_Directive:_ Can you edit the text in these records so that every "zilte" becomes "zoute", leaving everything else unchanged and the pictures out?

_Records shown:_
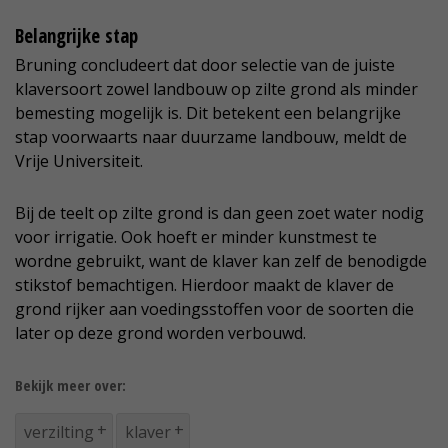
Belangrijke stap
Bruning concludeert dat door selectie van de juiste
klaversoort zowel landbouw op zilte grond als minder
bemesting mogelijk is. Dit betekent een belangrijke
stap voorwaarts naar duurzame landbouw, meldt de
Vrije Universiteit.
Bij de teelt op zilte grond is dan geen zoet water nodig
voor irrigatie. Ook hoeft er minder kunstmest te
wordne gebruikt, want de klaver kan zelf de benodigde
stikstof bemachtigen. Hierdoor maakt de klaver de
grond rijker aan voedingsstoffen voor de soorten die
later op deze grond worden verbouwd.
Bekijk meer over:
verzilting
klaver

_Solution:_
Belangrijke stap
Bruning concludeert dat door selectie van de juiste
klaversoort zowel landbouw op zoute grond als minder
bemesting mogelijk is. Dit betekent een belangrijke
stap voorwaarts naar duurzame landbouw, meldt de
Vrije Universiteit.
Bij de teelt op zoute grond is dan geen zoet water nodig
voor irrigatie. Ook hoeft er minder kunstmest te
wordne gebruikt, want de klaver kan zelf de benodigde
stikstof bemachtigen. Hierdoor maakt de klaver de
grond rijker aan voedingsstoffen voor de soorten die
later op deze grond worden verbouwd.
Bekijk meer over:
verzilting
klaver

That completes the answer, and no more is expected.